Copper roughness increases the effective path length of the current on the conductor surface, which: (1) Increases the insertion loss: depending on surface roughness (0.3-3 um RMS for standard copper foil), the loss increases by 10-50% compared to smooth copper at 10 GHz. (2) Increases the effective Dk by 2-5%: the current follows a longer path due to roughness, increasing the effective electrical length. This is why on-substrate measurements (ring resonator, stripline) give a higher Dk than bulk cavity measurements: the on-substrate method includes the roughness effect, which is the relevant value for circuit design. Copper roughness models: Hammerstad-Jensen (simple), Huray (cannonball model, more accurate), and Groiss (empirical fit). Modern PCB laminates offer "very low profile" (VLP) or "hyper very low profile" (HVLP) copper with 0.3-0.5 um RMS roughness, reducing the roughness effect to < 5% at 30 GHz.

What Dk tolerance can I expect from PCB material?

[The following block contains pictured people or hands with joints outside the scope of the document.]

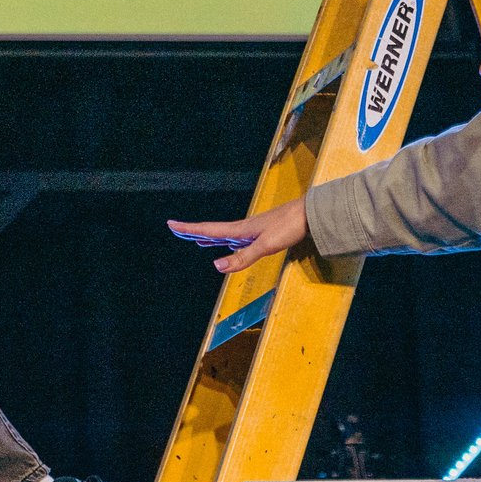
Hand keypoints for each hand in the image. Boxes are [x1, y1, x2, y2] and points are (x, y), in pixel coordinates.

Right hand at [168, 197, 306, 273]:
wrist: (309, 214)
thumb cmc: (288, 227)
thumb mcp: (265, 246)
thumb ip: (242, 258)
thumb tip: (215, 267)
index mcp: (240, 230)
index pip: (208, 230)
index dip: (189, 229)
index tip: (171, 224)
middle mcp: (242, 229)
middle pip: (212, 231)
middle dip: (193, 231)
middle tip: (176, 230)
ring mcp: (252, 230)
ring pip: (223, 235)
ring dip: (208, 237)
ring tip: (196, 240)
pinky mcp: (262, 233)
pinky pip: (235, 238)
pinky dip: (225, 241)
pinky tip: (229, 244)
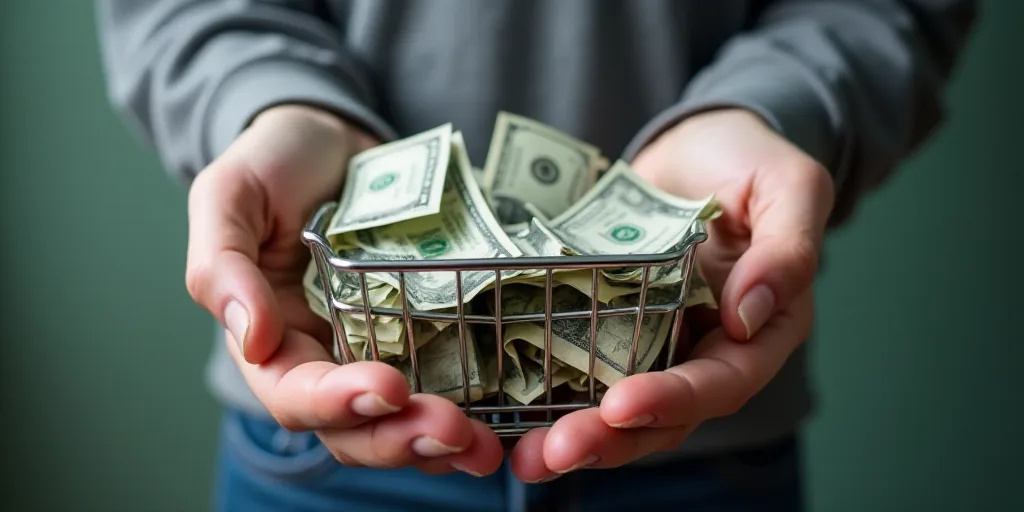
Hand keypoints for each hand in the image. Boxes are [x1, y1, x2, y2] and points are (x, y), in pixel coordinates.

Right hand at [185, 105, 502, 475]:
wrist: (333, 142)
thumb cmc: (274, 165)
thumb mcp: (231, 196)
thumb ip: (222, 264)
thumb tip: (253, 339)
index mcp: (270, 342)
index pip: (295, 394)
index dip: (337, 402)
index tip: (385, 386)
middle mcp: (325, 361)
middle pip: (354, 429)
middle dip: (400, 437)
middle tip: (452, 431)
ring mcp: (377, 353)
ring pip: (401, 422)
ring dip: (440, 442)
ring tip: (484, 446)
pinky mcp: (424, 336)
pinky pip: (444, 386)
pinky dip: (472, 411)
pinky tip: (504, 423)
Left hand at [510, 108, 834, 481]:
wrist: (697, 145)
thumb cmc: (750, 161)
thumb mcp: (788, 188)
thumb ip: (786, 250)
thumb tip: (748, 316)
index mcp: (758, 333)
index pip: (720, 383)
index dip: (673, 400)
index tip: (621, 406)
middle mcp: (703, 350)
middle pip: (661, 415)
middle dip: (608, 439)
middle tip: (551, 453)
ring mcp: (651, 341)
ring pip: (614, 406)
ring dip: (570, 434)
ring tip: (522, 457)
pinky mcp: (606, 323)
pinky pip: (577, 364)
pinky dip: (544, 390)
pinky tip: (504, 411)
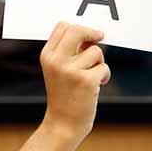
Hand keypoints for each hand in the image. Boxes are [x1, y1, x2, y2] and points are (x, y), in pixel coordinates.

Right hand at [39, 22, 110, 141]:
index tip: (89, 35)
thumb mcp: (58, 70)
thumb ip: (69, 52)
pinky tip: (97, 86)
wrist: (62, 124)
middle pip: (78, 30)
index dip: (79, 28)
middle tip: (100, 37)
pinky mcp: (85, 80)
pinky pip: (104, 67)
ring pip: (96, 51)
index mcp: (47, 56)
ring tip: (92, 76)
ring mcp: (70, 70)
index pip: (63, 26)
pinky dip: (104, 76)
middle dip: (92, 33)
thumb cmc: (64, 96)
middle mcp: (56, 60)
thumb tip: (92, 35)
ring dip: (99, 62)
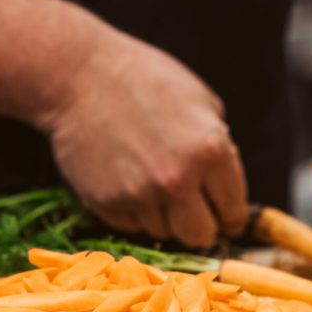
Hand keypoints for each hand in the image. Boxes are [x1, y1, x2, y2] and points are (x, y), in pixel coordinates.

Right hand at [45, 26, 248, 247]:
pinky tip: (124, 176)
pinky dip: (132, 208)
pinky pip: (130, 223)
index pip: (233, 209)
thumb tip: (224, 184)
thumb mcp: (199, 100)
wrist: (78, 75)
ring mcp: (139, 195)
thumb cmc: (143, 78)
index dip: (231, 216)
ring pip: (163, 231)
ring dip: (162, 214)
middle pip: (200, 236)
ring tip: (148, 177)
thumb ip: (219, 144)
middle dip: (200, 227)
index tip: (226, 219)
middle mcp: (177, 180)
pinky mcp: (106, 203)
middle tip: (192, 213)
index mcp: (209, 151)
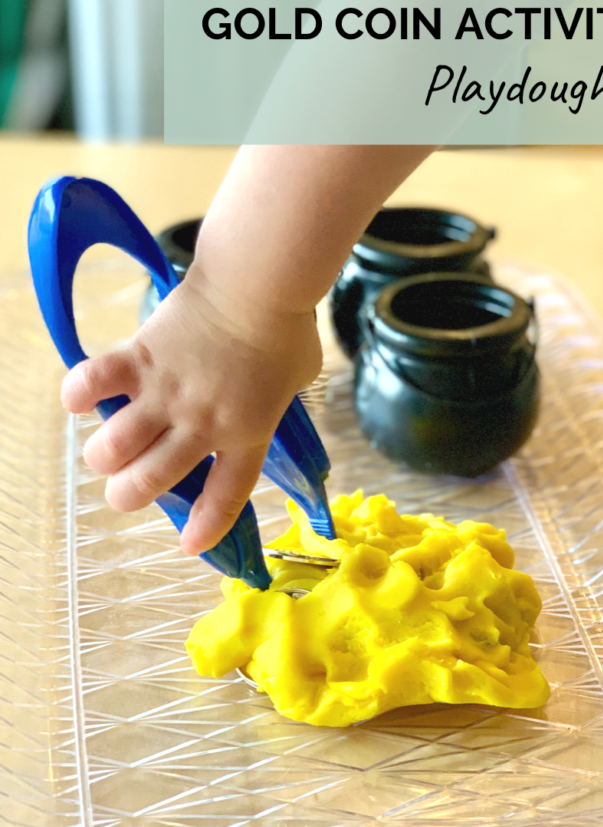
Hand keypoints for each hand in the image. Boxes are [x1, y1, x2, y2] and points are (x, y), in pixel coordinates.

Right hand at [61, 262, 321, 555]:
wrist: (259, 282)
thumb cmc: (288, 326)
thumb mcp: (298, 377)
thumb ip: (278, 398)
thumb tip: (266, 396)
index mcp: (247, 432)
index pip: (225, 494)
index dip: (206, 527)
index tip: (189, 545)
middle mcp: (201, 423)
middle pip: (149, 482)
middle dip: (126, 496)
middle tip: (124, 488)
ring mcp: (166, 392)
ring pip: (113, 448)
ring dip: (103, 457)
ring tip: (107, 451)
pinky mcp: (140, 357)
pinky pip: (93, 383)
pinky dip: (79, 394)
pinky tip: (81, 399)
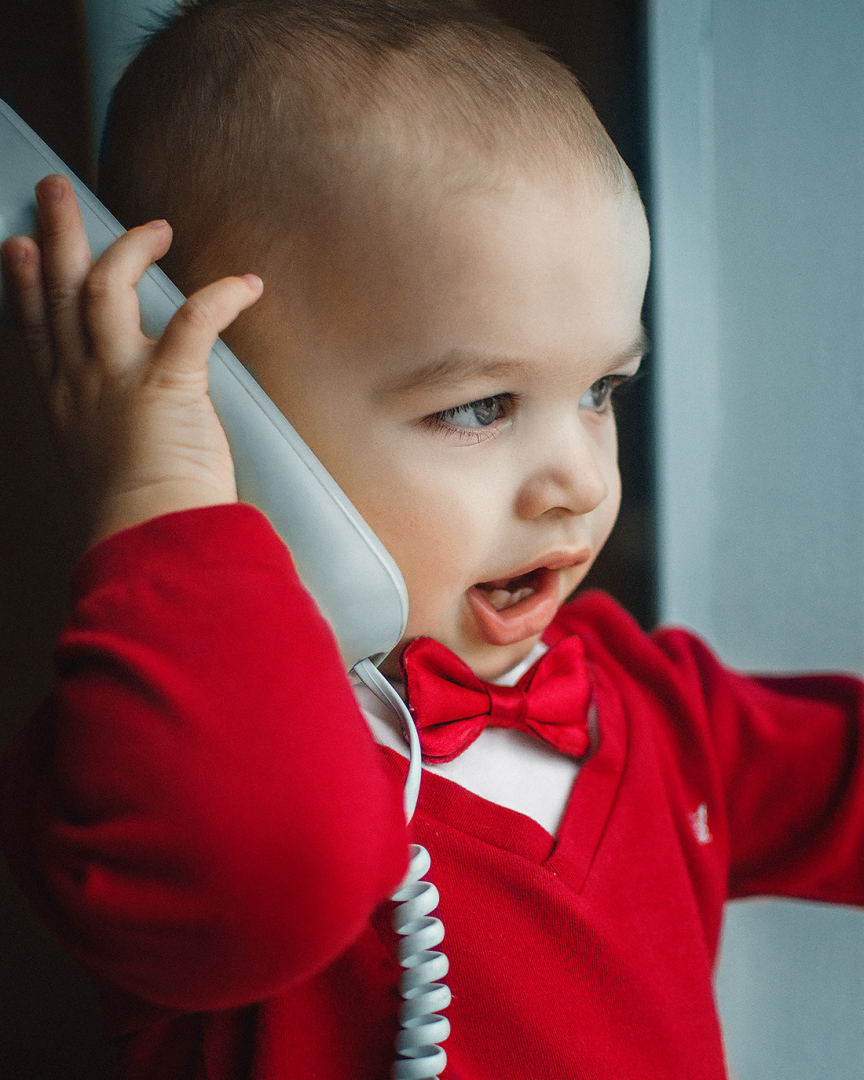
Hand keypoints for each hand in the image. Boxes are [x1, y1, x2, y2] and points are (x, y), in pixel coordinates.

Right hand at [0, 174, 262, 545]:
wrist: (149, 537)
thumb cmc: (134, 517)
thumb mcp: (100, 471)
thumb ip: (105, 441)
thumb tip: (127, 438)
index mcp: (64, 404)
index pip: (37, 330)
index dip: (25, 285)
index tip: (19, 247)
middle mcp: (82, 382)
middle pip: (60, 292)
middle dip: (57, 235)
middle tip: (55, 189)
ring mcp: (118, 378)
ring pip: (105, 288)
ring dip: (126, 247)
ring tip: (155, 225)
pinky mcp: (168, 382)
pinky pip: (193, 320)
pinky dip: (222, 297)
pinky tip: (247, 283)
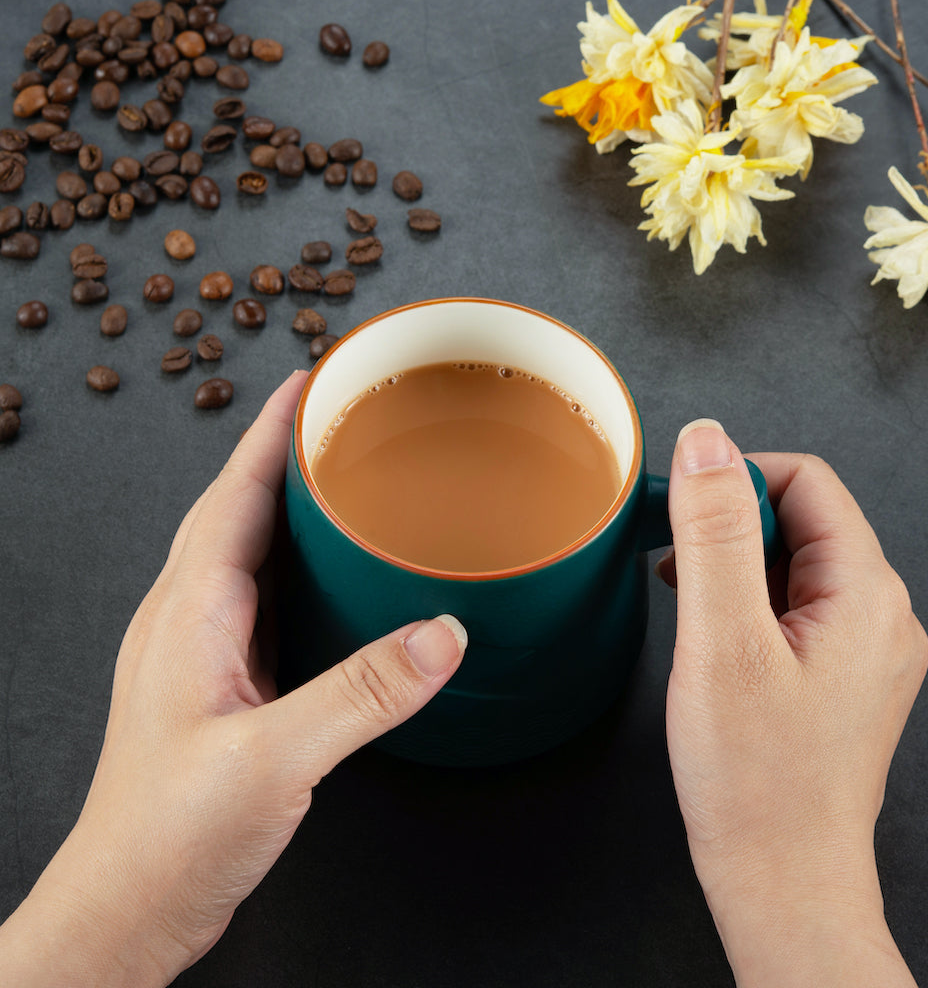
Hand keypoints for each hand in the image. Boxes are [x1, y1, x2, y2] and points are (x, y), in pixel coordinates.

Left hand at [0, 371, 466, 986]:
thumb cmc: (171, 836)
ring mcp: (200, 652)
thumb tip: (441, 634)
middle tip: (337, 416)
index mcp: (192, 613)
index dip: (271, 433)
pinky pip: (261, 597)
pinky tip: (328, 577)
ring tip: (338, 479)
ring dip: (287, 505)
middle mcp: (188, 619)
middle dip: (283, 453)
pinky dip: (295, 565)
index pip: (233, 494)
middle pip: (238, 509)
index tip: (308, 380)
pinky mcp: (219, 683)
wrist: (127, 906)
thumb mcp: (275, 758)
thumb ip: (363, 693)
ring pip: (247, 551)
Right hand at [659, 419, 927, 987]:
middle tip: (677, 572)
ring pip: (792, 563)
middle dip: (729, 528)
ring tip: (689, 609)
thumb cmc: (755, 779)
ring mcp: (863, 648)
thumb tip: (706, 442)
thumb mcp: (721, 641)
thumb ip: (715, 533)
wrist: (782, 879)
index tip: (681, 514)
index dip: (735, 480)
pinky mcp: (840, 675)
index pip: (805, 479)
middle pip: (800, 519)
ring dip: (732, 567)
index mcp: (866, 593)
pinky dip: (745, 603)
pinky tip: (711, 634)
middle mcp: (879, 614)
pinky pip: (793, 606)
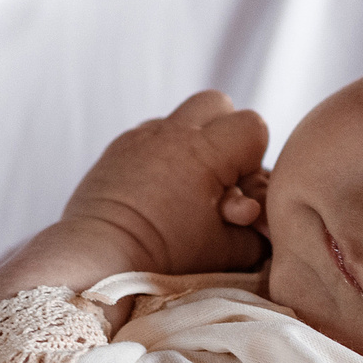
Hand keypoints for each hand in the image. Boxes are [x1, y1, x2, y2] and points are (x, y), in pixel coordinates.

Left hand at [60, 89, 269, 274]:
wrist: (100, 260)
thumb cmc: (167, 257)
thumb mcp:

Typical Dk tolerances by material type: FR-4 (standard glass-reinforced epoxy): ±5% or worse. Not specified tightly by most manufacturers. Totally unsuitable for precision 50-ohm impedance control above 2 GHz. Mid-grade RF materials (Rogers RO4000 series, Isola Astra): ±1.5-2% (e.g., RO4003C: 3.55 ± 0.05). Suitable for most RF applications to 20 GHz. Premium RF materials (Rogers RO3000, Taconic RF): ±1% (e.g., RO3003: 3.00 ± 0.04). For precision impedance control. PTFE/ceramic (Rogers RT/duroid 6000): ±1.5% (e.g., RT/duroid 6002: 2.94 ± 0.04). For a 50-ohm microstrip line on RO4003C (Dk = 3.55 ± 2%): the impedance variation = ±50 × (1/2) × (0.02) = ±0.5 ohm (1%). This is within most design margins. On FR-4 (±5%): impedance variation = ±2.5 ohm (5%). Problematic for controlled-impedance PCBs.